Шоно стал заметно нервничать. Перед рейдом ему пообещали, что ворота в город будут открыты, никакого сопротивления. А тут, в полутора переходе до Смоленска его поджидает целая княжья дружина. Русичи отважны и храбры, в открытом бою один стоил троих кочевников. Силы практически равны, если бы у руссов была конница. Но раз её нет, тогда грозный отряд станет лёгкой добычей его стрелков.
— Что ещё видел?
— За дружиной стоит маленькая крепость. Ближе приблизиться не удалось, снега по пояс.
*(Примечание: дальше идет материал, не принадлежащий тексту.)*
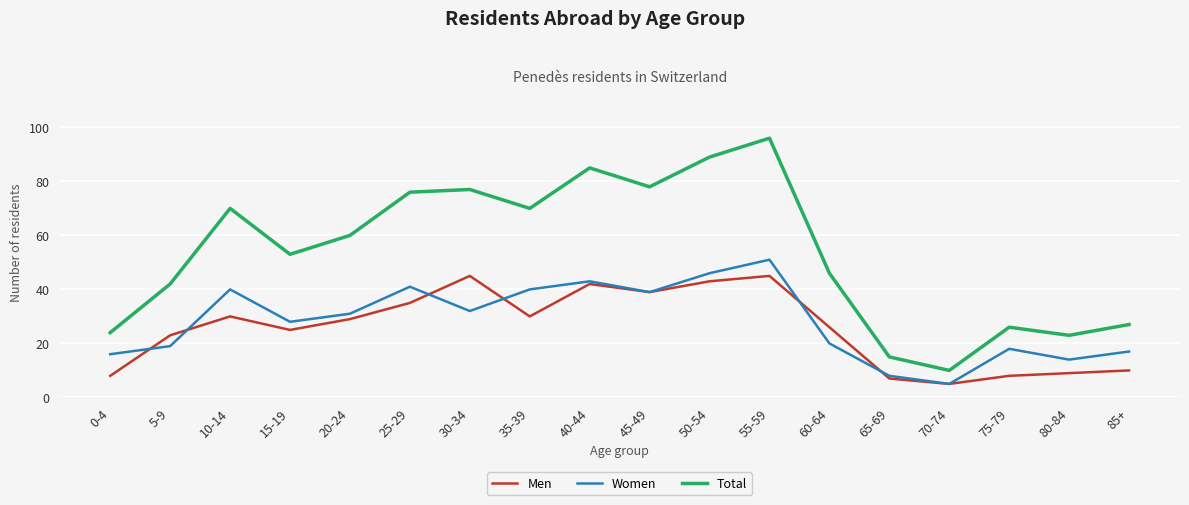

What position from the right is 55-59?

7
И ещё, на середине реки оставлен знак, — лазутчик повернул лицо в сторону Батасухэ, который находился по правую руку от отца, — головы твоих воинов.
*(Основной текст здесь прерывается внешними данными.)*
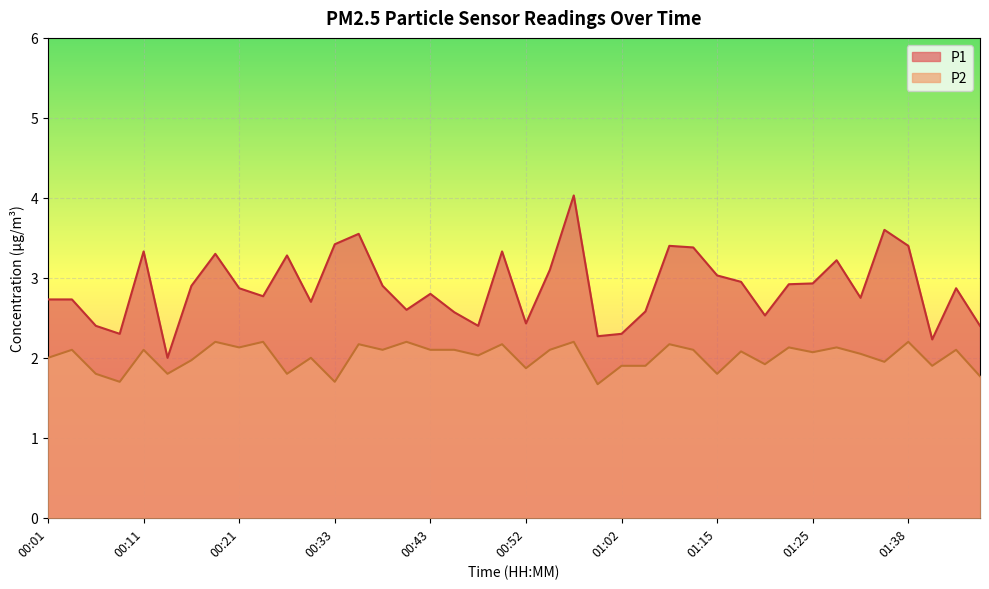

How many lines are shown in the chart?

2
— Головы? — Проревел сотник.
— Заткнись. — Прервал недовольство своего сына Шоно.
В памяти тысяцкого всплыл рассказ отца, который восхищаясь своим родителем, поведал историю, как основатель рода, мстя соседнему кочевью, за подлый набег вырезал всех мужчин, сложив отрубленные головы на кургане, рядом с сожженными телами противника. Шоно стало не по себе.
— Этей — Темир! Ты поведёшь моих доблестных воинов в бой. Пока не закончатся стрелы, не смей приближаться к строю урусутов. Крепость не трогай, наша цель идти вперёд. — Шоно схватил за руку сына, и прошептал: — Батасухэ, останешься со мной.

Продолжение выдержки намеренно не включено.